De qualquer forma, no próximo sábado estaremos conferindo seus dotes culinários no preparo de “moqueca de peixe à moda capixaba”, com guarnição de “arroz de puchá”, que ele aprendeu a fazer em São Luís.
Para saber mais sobre essa instigante filosofia beatnik do terceiro milênio, Zé Guedes dá as seguintes dicas:
Livros
Simplicidade Voluntária, Duane Elgin, Cultrix
Dinheiro e Vida, Joe Dominguez e Vicki Robin, Cultrix
Walden Ou A Vida nos Bosques, Henry D. Thoreau, Ground
Sites sobre simplicidade voluntária
No Brasil:
www.simplicidade.net
Site do Jorge Mello, adepto e um dos principais divulgadores da simplicidade voluntária no Brasil.
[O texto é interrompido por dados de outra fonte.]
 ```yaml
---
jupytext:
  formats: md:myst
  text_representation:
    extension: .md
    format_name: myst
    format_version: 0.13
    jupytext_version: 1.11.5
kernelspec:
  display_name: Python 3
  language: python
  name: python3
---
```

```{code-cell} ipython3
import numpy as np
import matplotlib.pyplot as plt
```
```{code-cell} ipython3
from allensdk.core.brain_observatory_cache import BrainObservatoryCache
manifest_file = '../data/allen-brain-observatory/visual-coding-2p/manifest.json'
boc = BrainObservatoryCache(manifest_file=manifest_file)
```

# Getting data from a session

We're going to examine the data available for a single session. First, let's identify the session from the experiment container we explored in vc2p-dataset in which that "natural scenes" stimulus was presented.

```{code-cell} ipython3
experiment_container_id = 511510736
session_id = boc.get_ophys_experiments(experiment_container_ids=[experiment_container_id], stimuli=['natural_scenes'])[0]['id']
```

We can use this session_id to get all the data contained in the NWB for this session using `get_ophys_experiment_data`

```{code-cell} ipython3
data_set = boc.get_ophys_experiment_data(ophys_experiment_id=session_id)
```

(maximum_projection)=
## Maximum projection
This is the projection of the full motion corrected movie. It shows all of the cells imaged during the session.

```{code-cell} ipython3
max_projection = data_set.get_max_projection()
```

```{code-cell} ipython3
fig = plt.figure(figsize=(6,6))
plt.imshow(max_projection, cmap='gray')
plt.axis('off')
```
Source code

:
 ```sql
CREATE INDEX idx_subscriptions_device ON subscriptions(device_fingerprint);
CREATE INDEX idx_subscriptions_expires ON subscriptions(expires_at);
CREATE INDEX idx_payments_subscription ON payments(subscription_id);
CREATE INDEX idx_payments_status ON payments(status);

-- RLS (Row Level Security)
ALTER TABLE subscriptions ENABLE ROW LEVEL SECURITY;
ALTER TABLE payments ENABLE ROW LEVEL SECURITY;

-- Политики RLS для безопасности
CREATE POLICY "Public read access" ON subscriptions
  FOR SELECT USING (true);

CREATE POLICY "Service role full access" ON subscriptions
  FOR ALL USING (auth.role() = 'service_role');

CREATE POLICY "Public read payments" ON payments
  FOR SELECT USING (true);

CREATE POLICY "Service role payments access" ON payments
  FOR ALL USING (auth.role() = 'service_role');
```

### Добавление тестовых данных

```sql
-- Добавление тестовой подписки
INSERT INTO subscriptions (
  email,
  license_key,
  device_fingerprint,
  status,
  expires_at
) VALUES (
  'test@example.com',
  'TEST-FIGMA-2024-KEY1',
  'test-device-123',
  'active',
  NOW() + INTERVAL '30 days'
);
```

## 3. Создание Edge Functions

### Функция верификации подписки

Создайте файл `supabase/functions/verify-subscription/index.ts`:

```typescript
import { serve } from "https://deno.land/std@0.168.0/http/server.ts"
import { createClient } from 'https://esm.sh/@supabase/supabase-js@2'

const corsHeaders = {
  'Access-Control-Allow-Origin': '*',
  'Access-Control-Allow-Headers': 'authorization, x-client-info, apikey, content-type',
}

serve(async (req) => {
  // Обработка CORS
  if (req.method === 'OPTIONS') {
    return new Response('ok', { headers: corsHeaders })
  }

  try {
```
Jorge dá workshops sobre Conversation Café e Círculos de Simplicidade. A idéia é formar multiplicadores que possam organizar esses encontros em diversas partes do país.
Fora do Brasil:
www.awakeningearth.org
Site do Duane Elgin, autor do livro Simplicidade Voluntária (Cultrix). Vale a pena conferir o link writing, onde se encontram textos escritos pelo autor e entrevistas concedidas por ele. Uma bela atualização do pensamento de Duane Elgin sobre simplicidade voluntária e sustentabilidade, já que o livro que deu nome ao movimento é de 1981.
www.conversationcafe.org
Site que explica tim tim por tim tim sobre Conversation Café: a história, exemplos e como fazer um.
No link http://www.youtube.com/swf/cps.swf?datatype=playlist&data=7C0AB81A49095619&eurl=http%3A//www.conversationcafe.org/Video%2520Training.htm Vicki Robin dá uma espécie de treinamento para quem quer se engajar na iniciativa.
www.seedsofsimplicity.org
Além de dar informações sobre simplicidade voluntária, o site fala sobre os Círculos de Simplicidade.
www.simplicityforum.org
Grande fórum que integra os adeptos da simplicidade voluntária, especialmente dos Estados Unidos.
www.newroadmap.org
Site da organização New Road Map Foundation de Vicki Robin. Lá você pode saber mais sobre as idéias de Vicki Robin em relação ao dinheiro.